+++ RECORDS SUPPLIED

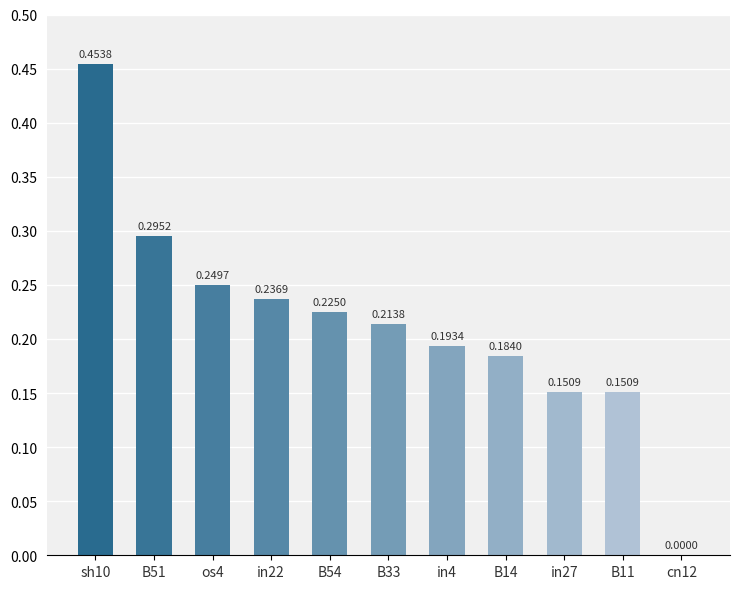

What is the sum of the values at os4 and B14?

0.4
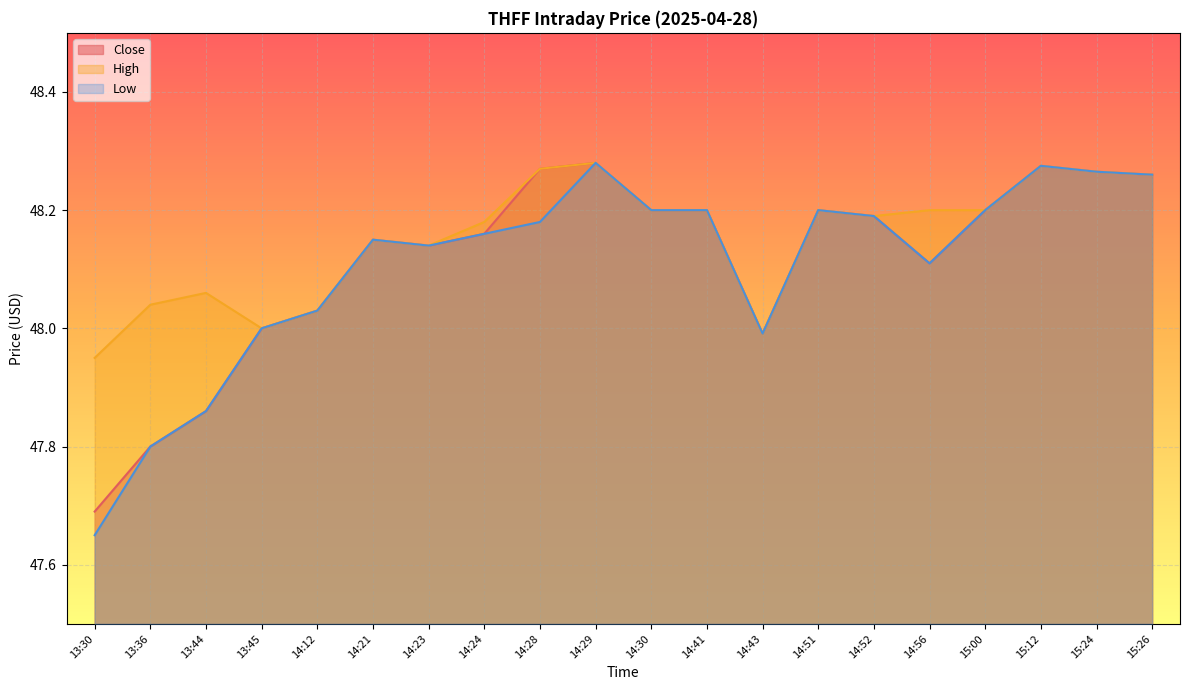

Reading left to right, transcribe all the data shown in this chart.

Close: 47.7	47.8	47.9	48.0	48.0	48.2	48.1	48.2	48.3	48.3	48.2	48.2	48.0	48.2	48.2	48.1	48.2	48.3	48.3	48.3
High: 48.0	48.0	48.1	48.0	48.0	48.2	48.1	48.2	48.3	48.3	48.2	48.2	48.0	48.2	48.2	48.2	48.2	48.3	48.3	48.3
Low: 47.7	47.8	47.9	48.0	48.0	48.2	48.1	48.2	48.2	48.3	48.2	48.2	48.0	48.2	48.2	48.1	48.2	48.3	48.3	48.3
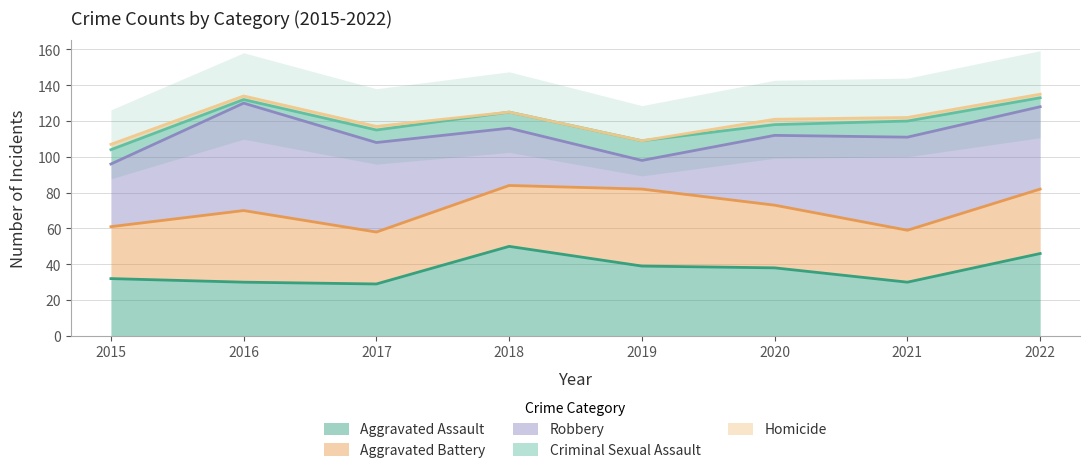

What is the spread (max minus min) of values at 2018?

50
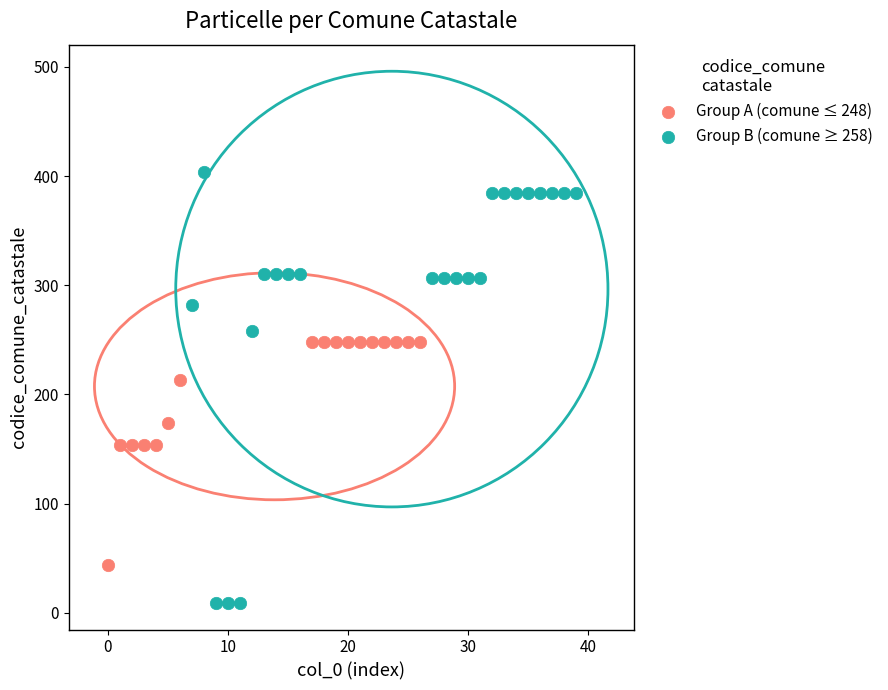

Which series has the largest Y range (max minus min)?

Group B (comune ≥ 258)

++++++

Present every line of the records above as a Markdown table with the columns "Row" and "Content", numbering each row and omitting blank lines. Leave the pictures out.

| Row | Content |
|---|---|
| 1 | What is the sum of the values at os4 and B14? |
| 2 | 0.4 |
| 3 | Reading left to right, transcribe all the data shown in this chart. |
| 4 | Close: 47.7	47.8	47.9	48.0	48.0	48.2	48.1	48.2	48.3	48.3	48.2	48.2	48.0	48.2	48.2	48.1	48.2	48.3	48.3	48.3 |
| 5 | High: 48.0	48.0	48.1	48.0	48.0	48.2	48.1	48.2	48.3	48.3	48.2	48.2	48.0	48.2	48.2	48.2	48.2	48.3	48.3	48.3 |
| 6 | Low: 47.7	47.8	47.9	48.0	48.0	48.2	48.1	48.2	48.2	48.3	48.2	48.2	48.0	48.2	48.2	48.1	48.2	48.3	48.3	48.3 |
| 7 | What is the spread (max minus min) of values at 2018? |
| 8 | 50 |
| 9 | Which series has the largest Y range (max minus min)? |
| 10 | Group B (comune ≥ 258) |